Having covered the basics of TRIA, I will now turn to a question I am often asked:  does my business need to purchase  terror insurance?  It is a question I cannot answer.  Each commercial entity must evaluate its own operations and sense of risk to determine whether terror insurance is right for that enterprise.

But the great success of TRIA is that, if the business determines it should purchase terror insurance, businesses will have the opportunity to purchase such coverage.


In some places there still exists some uncertainty about how TRIA works, but this is to be expected with any program of its kind.  Although it is still early in the implementation of the law, we have received initial data indicating that pricing is stabilizing in the terror insurance market.  The insurance industry, policyholders and the National Association of Insurance Commissioners have all played a crucial role in helping Treasury make TRIA work.  We are grateful for the support and input they have given, and we look forward to continuing to work with them throughout the duration of the program.  Likewise, leaders in Congress not only helped create the law, but continue to provide invaluable guidance and suggestions.  All of this support is certainly helpful in ensuring the program responds to the needs and desires of those who seek terror coverage.


Let me conclude on this note.  September 11th was a dark day for America.  But it was a turning point not only in that it awoke us to the new realization that there are many in the world who hate us and despise our way of life.  It was a turning point in that it inspired us to hold dear those ideals which are most a part of our country and our character:  freedom and the rule of law, the rights to speak and worship as we see fit.  It was these values which were attacked, and these values which we defend.
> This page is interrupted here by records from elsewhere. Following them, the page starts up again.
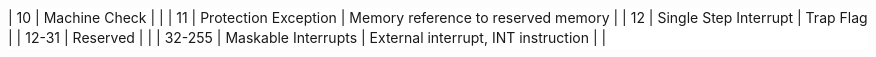 | 10 | Machine Check | |
| 11 | Protection Exception | Memory reference to reserved memory |
| 12 | Single Step Interrupt | Trap Flag |
| 12-31 | Reserved | |
| 32-255 | Maskable Interrupts | External interrupt, INT instruction |
|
As President Bush has said, September 11 was not the beginning of a war against our ideals; it was the beginning of the end for those who oppose them.  Already the nations of Afghanistan and Iraq have been freed; those who sought our downfall found in the terrorists’ cowardly deeds their own downfall instead.


The War on Terror, the creation of the Homeland Security Agency, the Terrorism Risk Insurance Act and a host of other actions since 9-11 are only a part of America’s response to the terrible events of that day.  Like all of you, I look forward to the day when the thought of the need for terror insurance seems absurd. 

Thank you very much for inviting me to speak with you today, and I will be around after the program if I can answer any questions.